Cette proposition de loi a pour conséquence d'accroître les pouvoirs du Conseil supérieur de la magistrature. En effet, le CSM voit ses prérogatives étendues en matière de sanctions: il est désormais le seul à pouvoir les prononcer. Il est également en charge d'engager la procédure en vue de la révocation du procureur général de la Nation.

Si la proposition de loi est adoptée, l'alinéa deux de l'article 30 du code de procédure pénale sera modifié ainsi que l'alinéa deux de l'article 1 de la loi du 25 juillet 2013 et l'ordonnance du 22 décembre 1958 7 ( * ) .

PROPOSITION DE LOI CONSTITUTIONNELLE

Article 1 er

Le deuxième alinéa de l'article 64 de la Constitution est complété par les mots : « et le procureur général de la Nation ».

Article 2

L'article 65 de la Constitution est ainsi modifié :

1° Au cinquième alinéa, après le mot : « avis » sont insérés les mots : « , au procureur général de la Nation » ;

2° La première phrase du septième alinéa est ainsi modifiée :

a) Les mots : « donne son avis sur » sont remplacés par les mots : « prononce » ;

b) Sont ajoutés les mots : « sur saisine du procureur général de la Nation » ;

3° À la deuxième phrase du huitième alinéa, les mots : « ministre de la justice » sont remplacés par les mots : « procureur général de la Nation ».

Article 3

Après l'article 65 de la Constitution, il est inséré un article 65-1 ainsi rédigé :

« Art. 65-1. - Le procureur général de la Nation nomme les magistrats du parquet, après avis du Conseil supérieur de la magistrature. Il a autorité hiérarchique sur les magistrats du parquet. Il est chargé de la gestion de leur carrière. En matière disciplinaire, il peut saisir le Conseil supérieur de la magistrature et lui proposer une sanction. Il peut également, à cette fin, diligenter une enquête administrative.

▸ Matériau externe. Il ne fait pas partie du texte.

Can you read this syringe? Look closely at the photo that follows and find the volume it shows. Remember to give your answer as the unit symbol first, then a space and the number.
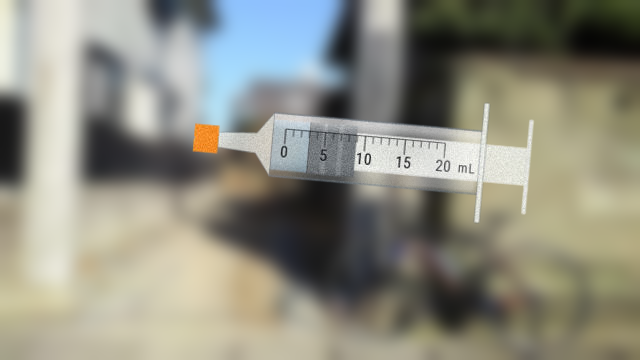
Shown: mL 3
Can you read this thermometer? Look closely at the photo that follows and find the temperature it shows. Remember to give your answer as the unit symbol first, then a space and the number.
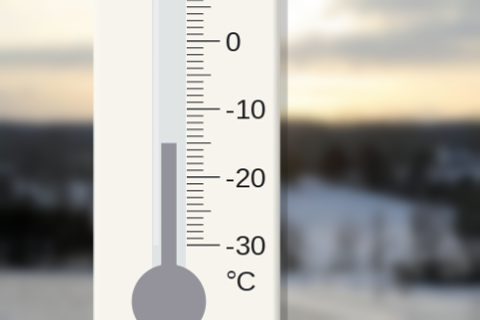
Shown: °C -15
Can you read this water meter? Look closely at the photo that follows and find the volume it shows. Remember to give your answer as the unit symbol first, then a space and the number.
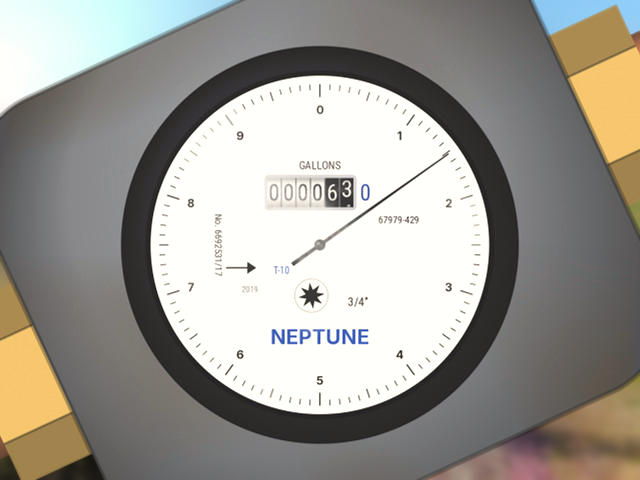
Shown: gal 631.5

« Le procureur général de la Nation adresse aux magistrats du parquet des instructions relatives à l'action publique. Il peut leur adresser des instructions individuelles.

« Le procureur général de la Nation est nommé par décret en conseil des ministres, pour sept ans non renouvelables, sur proposition de la formation plénière du Conseil supérieur de la magistrature, parmi les magistrats du parquet et les magistrats du siège. Sa nomination est soumise préalablement à l'approbation de la majorité des trois cinquièmes des suffrages exprimés de chaque assemblée parlementaire.

« La révocation du procureur général de la Nation intervient dans les mêmes conditions que sa nomination.

« Une loi organique détermine les conditions d'application du présent article. »

Article 4

Au premier alinéa de l'article 68-1 de la Constitution, après les mots :

« Les membres du Gouvernement » sont insérés les mots : « et le procureur général de la Nation ».


* 1 Cons. const., 11 août 1993, n° 93-326 DC : RFD const. 1993, p. 848, note Renoux.

* 2 Cons. const., 2 févr. 1995, n° 95-360 DC ; J. Pradel, D. 1995, chron. n° 23, p. 171 ; T. Renoux, RFD const. 1995, p. 405 ; J. Volff, D. 1995, chron. n° 26, p. 201.

* 3 Ord. n° 58-1270, 22 déc. 1958, art. 5.?

* 4 C. TAUBIRA « Je crois que la réflexion n'est pas aboutie à ce sujet », « L'Etat de droit face à l'institution judiciaire », in Les annonces de la Seine, n° 61 octobre 2013

* 5 Jean-Louis NADAL, fut procureur général de la Cour de Cassation du 20 octobre 2004 au 30 juin 2011.

* 6 Phrases tirées des articles du Monde du 10 janvier et 17 juin 2011 intitulés « Les magistrats du parquet veulent plus d'indépendance» et «Un procureur général de la nation doit être instauré, indépendant du politique ».

* 7 En particulier les chapitres 1 (art. 5), 2 (section I), 3, 5 et 5 ter, 7 (section I, II et III) et 9.